━━━ Records shown

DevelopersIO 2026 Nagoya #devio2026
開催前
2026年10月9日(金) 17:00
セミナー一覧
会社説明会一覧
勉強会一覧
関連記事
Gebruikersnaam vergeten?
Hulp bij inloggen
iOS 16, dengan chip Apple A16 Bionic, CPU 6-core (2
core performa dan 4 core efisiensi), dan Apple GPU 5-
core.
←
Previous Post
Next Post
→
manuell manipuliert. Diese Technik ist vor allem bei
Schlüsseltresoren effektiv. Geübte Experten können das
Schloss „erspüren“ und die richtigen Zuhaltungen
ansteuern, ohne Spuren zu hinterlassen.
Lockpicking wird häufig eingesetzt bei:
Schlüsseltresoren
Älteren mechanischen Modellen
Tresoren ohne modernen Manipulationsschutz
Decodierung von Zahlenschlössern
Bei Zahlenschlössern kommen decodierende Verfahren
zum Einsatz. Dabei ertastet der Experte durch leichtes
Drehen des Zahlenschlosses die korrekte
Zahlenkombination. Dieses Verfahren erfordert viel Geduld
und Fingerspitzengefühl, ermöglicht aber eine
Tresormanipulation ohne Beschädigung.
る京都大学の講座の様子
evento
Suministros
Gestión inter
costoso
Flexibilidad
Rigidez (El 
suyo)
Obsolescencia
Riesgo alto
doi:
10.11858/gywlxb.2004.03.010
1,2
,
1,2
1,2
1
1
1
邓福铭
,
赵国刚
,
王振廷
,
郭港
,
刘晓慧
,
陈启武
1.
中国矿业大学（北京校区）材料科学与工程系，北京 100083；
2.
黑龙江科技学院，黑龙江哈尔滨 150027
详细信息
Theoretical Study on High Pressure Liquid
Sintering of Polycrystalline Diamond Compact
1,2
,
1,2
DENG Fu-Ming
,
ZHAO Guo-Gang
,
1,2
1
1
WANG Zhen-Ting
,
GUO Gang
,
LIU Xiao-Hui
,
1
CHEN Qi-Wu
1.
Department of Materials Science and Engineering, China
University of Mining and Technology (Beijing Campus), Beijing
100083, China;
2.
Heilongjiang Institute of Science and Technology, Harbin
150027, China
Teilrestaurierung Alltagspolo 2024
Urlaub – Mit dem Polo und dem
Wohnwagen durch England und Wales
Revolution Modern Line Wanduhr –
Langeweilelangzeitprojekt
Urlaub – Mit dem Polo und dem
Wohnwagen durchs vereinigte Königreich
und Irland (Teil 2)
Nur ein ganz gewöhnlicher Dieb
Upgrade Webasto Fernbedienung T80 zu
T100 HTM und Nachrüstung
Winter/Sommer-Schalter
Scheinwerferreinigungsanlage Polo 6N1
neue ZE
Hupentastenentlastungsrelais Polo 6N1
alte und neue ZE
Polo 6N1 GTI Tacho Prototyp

━━━━━━

Single out each line of the records above with the string "ohne" in it, and copy it.

_Exercise solution_:
ansteuern, ohne Spuren zu hinterlassen.
Tresoren ohne modernen Manipulationsschutz
Tresormanipulation ohne Beschädigung.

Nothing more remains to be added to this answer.